Common Name:  Sweet flag grass

Light:  - Full sun to part shade

Soil:  Humus-rich, moist

Moisture:  Consistently moist to constantly wet

Blooms:  Insignificant summer blooms

Zones:  4 - 8, but varies by species

Looking for Acorus plants (sweet flag grass)? Check plant availability at Hallson Gardens by visiting our Acorus catalog page


Acorus calamus 'Variegatus'

Acorus gramineus 'Oborozuki'

Acorus Description and Cultural Information

Acorus calamus, sweet flag grass. 24 - 36". Acorus is a waterside rush with long, narrow, iris-like foliage. 'Variegatus' is variegated with cream stripes. The rhizomes are sweetly scented as are the leaves when crushed. Plants spread just below the surface but are not invasive and are easily moved if necessary. Insignificant little white flowers appear in summer, looking like little cattails. Zones 4 - 8.

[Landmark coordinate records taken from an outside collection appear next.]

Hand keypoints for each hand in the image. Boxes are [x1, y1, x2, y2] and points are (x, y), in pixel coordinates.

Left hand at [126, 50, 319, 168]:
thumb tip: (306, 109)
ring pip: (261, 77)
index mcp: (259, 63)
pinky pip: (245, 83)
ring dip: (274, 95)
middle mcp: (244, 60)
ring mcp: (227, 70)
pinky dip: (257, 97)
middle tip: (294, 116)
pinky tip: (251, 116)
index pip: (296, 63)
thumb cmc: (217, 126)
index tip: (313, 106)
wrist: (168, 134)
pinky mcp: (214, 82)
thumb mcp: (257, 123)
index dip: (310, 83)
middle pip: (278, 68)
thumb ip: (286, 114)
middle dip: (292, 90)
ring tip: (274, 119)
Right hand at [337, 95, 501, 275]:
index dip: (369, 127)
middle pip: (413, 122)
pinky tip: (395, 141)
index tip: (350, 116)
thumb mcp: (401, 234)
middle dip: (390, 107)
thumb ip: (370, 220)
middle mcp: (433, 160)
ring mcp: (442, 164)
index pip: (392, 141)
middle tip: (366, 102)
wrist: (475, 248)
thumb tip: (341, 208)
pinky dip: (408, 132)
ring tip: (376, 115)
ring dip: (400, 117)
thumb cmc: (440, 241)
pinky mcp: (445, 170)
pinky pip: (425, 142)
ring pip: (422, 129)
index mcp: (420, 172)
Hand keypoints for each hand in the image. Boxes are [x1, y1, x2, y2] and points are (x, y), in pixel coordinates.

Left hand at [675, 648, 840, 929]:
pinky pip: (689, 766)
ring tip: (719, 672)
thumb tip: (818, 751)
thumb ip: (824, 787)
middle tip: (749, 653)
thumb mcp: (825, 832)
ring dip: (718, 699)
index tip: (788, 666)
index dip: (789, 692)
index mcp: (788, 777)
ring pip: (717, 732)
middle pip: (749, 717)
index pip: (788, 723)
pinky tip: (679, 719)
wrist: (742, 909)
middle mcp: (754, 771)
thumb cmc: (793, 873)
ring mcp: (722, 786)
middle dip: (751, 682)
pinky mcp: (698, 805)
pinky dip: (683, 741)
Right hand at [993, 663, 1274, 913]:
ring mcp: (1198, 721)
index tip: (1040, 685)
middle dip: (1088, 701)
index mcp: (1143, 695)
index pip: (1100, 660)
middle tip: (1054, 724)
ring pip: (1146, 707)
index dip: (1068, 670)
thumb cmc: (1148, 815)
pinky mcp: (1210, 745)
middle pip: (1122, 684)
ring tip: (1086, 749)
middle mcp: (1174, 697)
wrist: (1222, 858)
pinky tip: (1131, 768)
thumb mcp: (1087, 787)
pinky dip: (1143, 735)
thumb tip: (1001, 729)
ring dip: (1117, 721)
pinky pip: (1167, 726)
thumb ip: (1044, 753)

Acorus gramineus, sweet flag grass. 8 - 12". This Acorus forms a small mound of fine foliage and is useful in a damp and boggy location. 'Oborozuki' is a yellow variegated cultivar and 'Ogon' is a solid yellow plant. They do not appear to be as hardy as A. calamus, generally growing best in zones 6 to 8.

How to grow:  Plant sweet flag grass in full to part shade in average to rich soil at stream and pond edges, or in damp and boggy ground and will even tolerate being slightly under water. However, they do surprisingly well in the moist, well-drained perennial garden and simply tend to grow slightly shorter than their potential. The sweet scented rhizomes, which look very similar to Louisiana iris, should be planted horizontally just below soil level. Division is best done in spring to give the rhizomes time to establish before winter as frost heaving can be a concern in very cold zones.

Landscape uses:  Use Acorus as a marginal plant along streams, ponds, lakes or in tubs. Combine it with other water loving plants such as Rodgersia, yellow flag iris (Iris pseudacorus), Iris versicolor, Lobelia, and cattails. At the same time it also does well in almost any location with good soil and occasional moisture so use it as a vertical accent in the perennial garden.